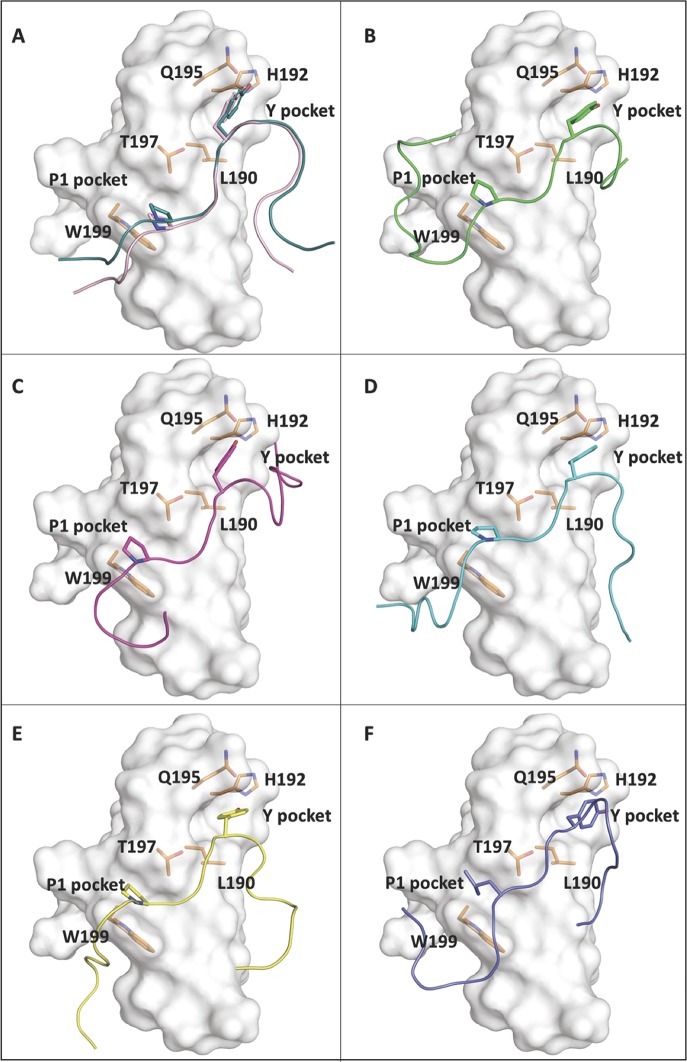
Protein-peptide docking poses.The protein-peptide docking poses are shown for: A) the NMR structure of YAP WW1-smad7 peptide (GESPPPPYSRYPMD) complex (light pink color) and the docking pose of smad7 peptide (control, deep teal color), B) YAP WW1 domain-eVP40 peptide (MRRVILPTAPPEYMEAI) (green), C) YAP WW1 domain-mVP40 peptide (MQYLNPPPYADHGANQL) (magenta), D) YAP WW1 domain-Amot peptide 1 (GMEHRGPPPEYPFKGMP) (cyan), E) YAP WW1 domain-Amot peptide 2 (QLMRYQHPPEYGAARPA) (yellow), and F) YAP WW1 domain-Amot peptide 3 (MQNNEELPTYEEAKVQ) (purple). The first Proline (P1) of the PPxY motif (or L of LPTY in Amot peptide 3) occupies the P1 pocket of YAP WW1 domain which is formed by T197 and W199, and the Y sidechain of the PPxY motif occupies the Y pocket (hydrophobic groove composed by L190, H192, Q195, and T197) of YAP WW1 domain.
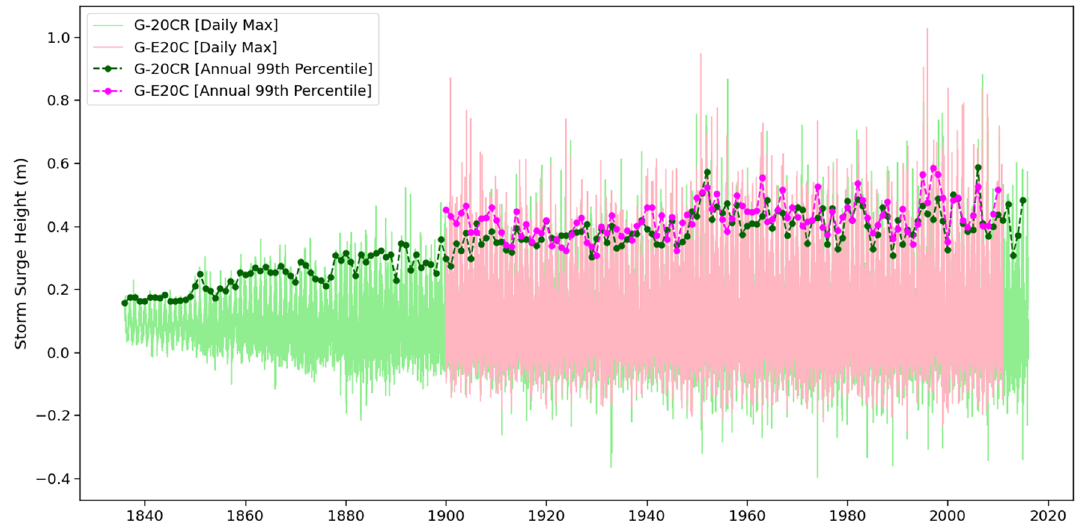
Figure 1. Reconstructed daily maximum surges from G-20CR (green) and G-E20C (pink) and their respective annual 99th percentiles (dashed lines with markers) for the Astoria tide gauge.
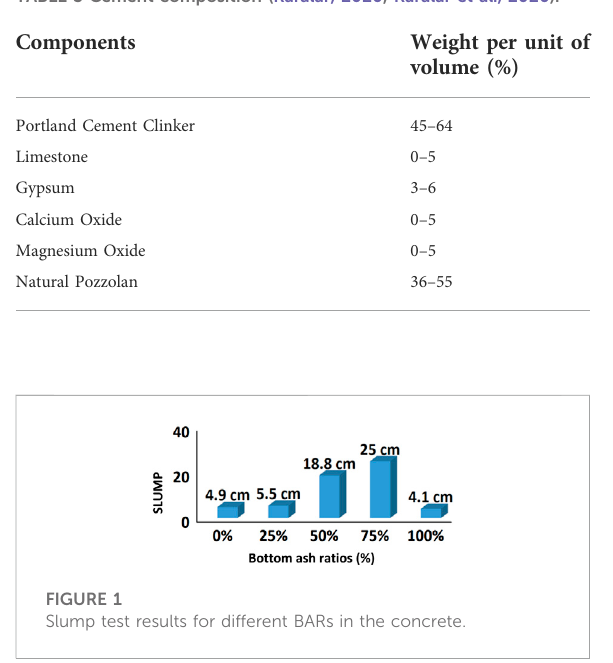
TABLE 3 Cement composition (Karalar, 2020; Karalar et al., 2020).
•••••
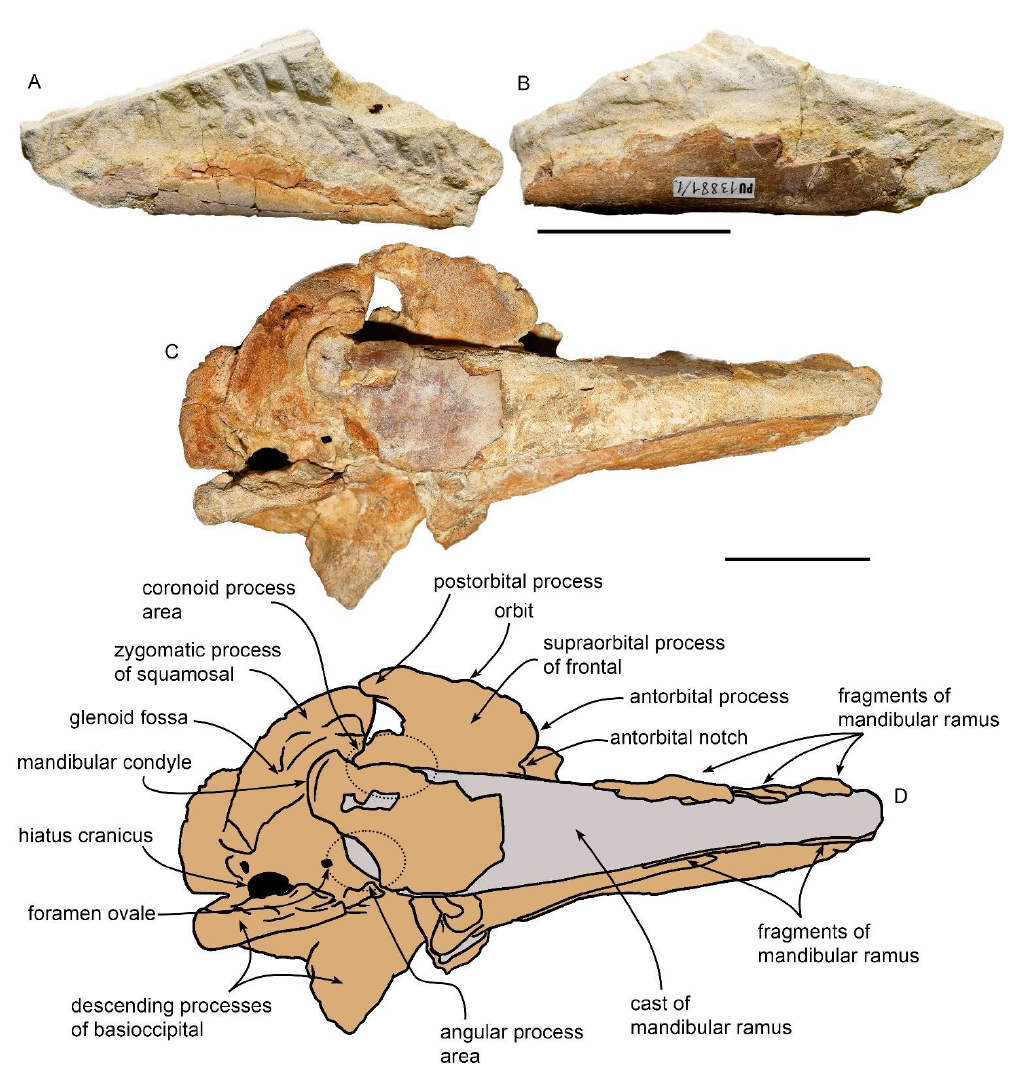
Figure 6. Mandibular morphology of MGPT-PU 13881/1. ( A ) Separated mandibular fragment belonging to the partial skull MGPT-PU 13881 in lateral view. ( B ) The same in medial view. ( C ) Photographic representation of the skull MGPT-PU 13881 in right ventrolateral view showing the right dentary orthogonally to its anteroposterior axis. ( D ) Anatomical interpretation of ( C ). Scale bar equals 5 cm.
•••••
What you will do: Copy each line of the listing in which the word "Figure" can be found.

Written answer:
Figure 1. Reconstructed daily maximum surges from G-20CR (green) and G-E20C (pink) and their respective annual 99th percentiles (dashed lines with markers) for the Astoria tide gauge.
Figure 6. Mandibular morphology of MGPT-PU 13881/1. ( A ) Separated mandibular fragment belonging to the partial skull MGPT-PU 13881 in lateral view. ( B ) The same in medial view. ( C ) Photographic representation of the skull MGPT-PU 13881 in right ventrolateral view showing the right dentary orthogonally to its anteroposterior axis. ( D ) Anatomical interpretation of ( C ). Scale bar equals 5 cm.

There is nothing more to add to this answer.